- TASK INSTRUCTIONS
(a) From the seg fault report, list in order the ops in the sequence that it says causes the issue.
(b) Rewrite the seg fault report from "One of the checkpoints" up to and including "sys.exit(main())", renaming "warm reset" to "soft reset".

Seg fault in falcon7b prefil optimised attention

pavlepopovic commented 4 months ago

One of the checkpoints from #8349 Upon turning on optimised attention on falcon7B prefill, we discovered that there is a segmentation fault when it is ran on 1k or 2k sequence lengths. It is occurring on single-device N300 and on 8 chip T3000. N150 does not reproduce the issue. It is possible to produce a unit test that contains the sequence of ops causing the issue (I2Spartial -> MM -> Softmax -> MM -> S2InterleavedPartial ran in multiple loops). When the segmentation fault occurs, warm reset does not work, and throws out the following error:

 Starting pci link reset on WH devices at pci indices: 0, 1, 2, 3
Traceback (most recent call last):
  File "/opt/tt_metal_infra/provisioning/provisioning_env/bin/tt-smi", line 8, in <module>
    sys.exit(main())
  File "/opt/tt_metal_infra/provisioning/provisioning_env/lib/python3.8/site-packages/tt_smi/tt_smi.py", line 672, in main
    pci_board_reset(args.reset, reinit=True)
  File "/opt/tt_metal_infra/provisioning/provisioning_env/lib/python3.8/site-packages/tt_smi/tt_smi_backend.py", line 582, in pci_board_reset
    reset_wh_boards(reset_wh_pci_idx)
  File "/opt/tt_metal_infra/provisioning/provisioning_env/lib/python3.8/site-packages/tt_smi/resets/wh_resets.py", line 271, in reset_wh_boards
    reset_devices = WHChipReset().full_lds_reset(pci_interfaces=boards_to_reset)
  File "/opt/tt_metal_infra/provisioning/provisioning_env/lib/python3.8/site-packages/tt_tools_common/wh_reset.py", line 69, in full_lds_reset
    chip.arc_msg(self.MSG_TYPE_ARC_STATE3, wait_for_done=True)
Exception: Read 0xffffffff from ARC scratch[6]: you should reset the board.

- LISTED RECORDS

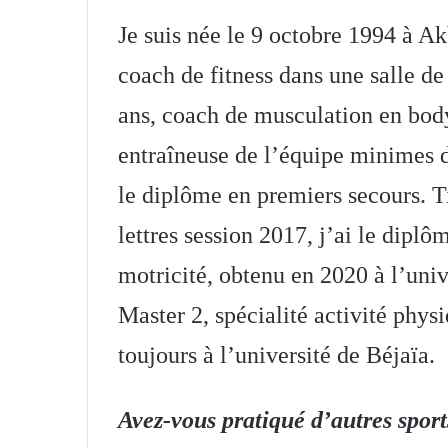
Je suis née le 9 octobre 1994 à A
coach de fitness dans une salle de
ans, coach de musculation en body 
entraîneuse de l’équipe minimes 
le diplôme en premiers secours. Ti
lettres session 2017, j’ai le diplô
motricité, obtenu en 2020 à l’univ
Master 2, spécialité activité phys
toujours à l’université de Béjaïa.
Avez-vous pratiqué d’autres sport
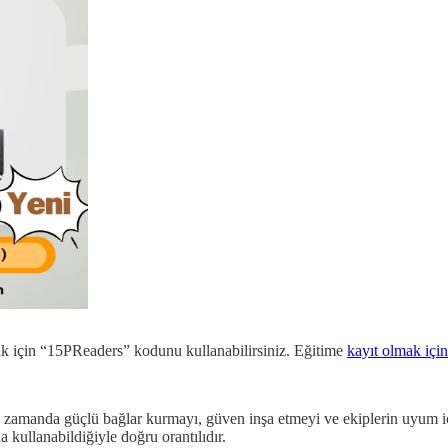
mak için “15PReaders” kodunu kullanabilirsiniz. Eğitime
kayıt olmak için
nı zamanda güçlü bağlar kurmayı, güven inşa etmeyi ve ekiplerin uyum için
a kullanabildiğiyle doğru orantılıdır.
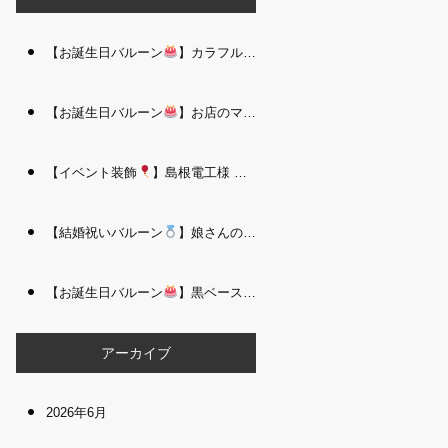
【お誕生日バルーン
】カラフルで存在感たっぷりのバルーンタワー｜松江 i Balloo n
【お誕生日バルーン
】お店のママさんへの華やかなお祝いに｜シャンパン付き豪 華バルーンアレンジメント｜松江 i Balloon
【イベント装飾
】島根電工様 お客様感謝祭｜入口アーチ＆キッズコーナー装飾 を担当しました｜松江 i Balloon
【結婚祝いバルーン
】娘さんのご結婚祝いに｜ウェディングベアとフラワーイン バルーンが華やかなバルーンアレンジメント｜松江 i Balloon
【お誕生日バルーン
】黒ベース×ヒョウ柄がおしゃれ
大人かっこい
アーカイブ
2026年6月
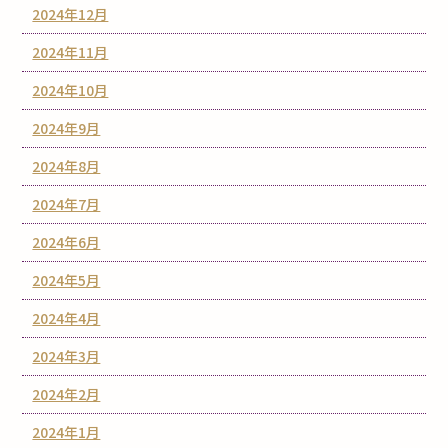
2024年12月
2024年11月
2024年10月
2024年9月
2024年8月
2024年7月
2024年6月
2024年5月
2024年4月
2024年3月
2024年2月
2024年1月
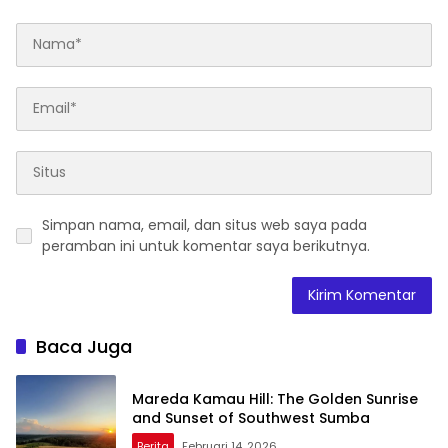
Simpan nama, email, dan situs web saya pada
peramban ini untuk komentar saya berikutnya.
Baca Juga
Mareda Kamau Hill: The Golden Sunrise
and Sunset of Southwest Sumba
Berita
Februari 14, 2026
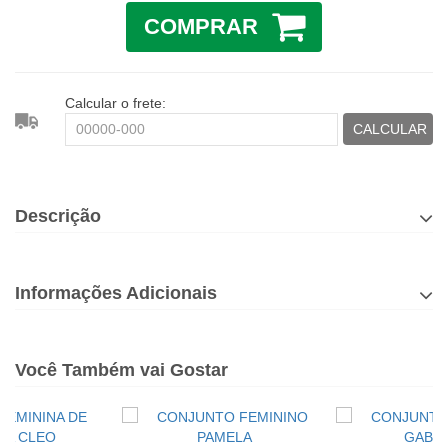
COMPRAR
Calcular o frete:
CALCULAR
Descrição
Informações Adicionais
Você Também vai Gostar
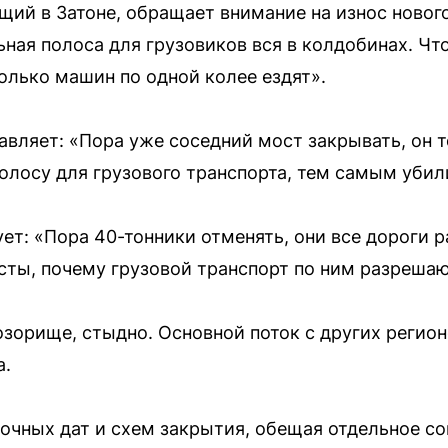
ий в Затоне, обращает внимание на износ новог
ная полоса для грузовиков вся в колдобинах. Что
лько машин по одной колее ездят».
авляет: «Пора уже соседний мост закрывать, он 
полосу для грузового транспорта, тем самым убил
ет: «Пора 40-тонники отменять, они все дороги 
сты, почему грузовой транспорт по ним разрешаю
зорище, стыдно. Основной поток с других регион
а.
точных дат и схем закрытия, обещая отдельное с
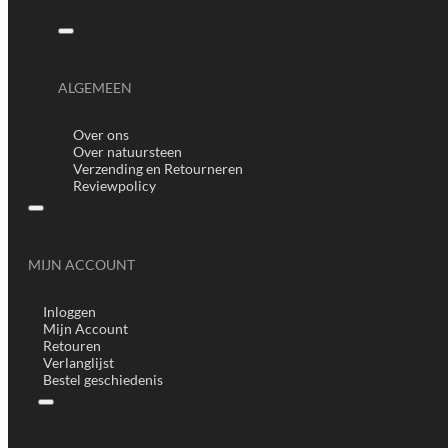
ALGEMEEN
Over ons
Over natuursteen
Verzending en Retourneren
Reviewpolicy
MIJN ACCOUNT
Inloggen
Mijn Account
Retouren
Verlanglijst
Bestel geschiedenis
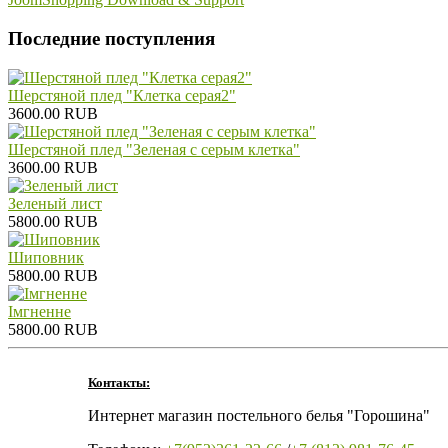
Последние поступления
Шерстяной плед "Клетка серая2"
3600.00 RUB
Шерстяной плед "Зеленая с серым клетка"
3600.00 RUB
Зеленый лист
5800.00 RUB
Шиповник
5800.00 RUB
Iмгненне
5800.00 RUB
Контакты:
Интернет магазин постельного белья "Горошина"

- RESPONSES BY TASK
(a) I2Spartial, MM, Softmax, MM, S2InterleavedPartial

(b)
One of the checkpoints from #8349 Upon turning on optimised attention on falcon7B prefill, we discovered that there is a segmentation fault when it is ran on 1k or 2k sequence lengths. It is occurring on single-device N300 and on 8 chip T3000. N150 does not reproduce the issue. It is possible to produce a unit test that contains the sequence of ops causing the issue (I2Spartial -> MM -> Softmax -> MM -> S2InterleavedPartial ran in multiple loops). When the segmentation fault occurs, soft reset does not work, and throws out the following error:

 Starting pci link reset on WH devices at pci indices: 0, 1, 2, 3
Traceback (most recent call last):
  File "/opt/tt_metal_infra/provisioning/provisioning_env/bin/tt-smi", line 8, in <module>
    sys.exit(main())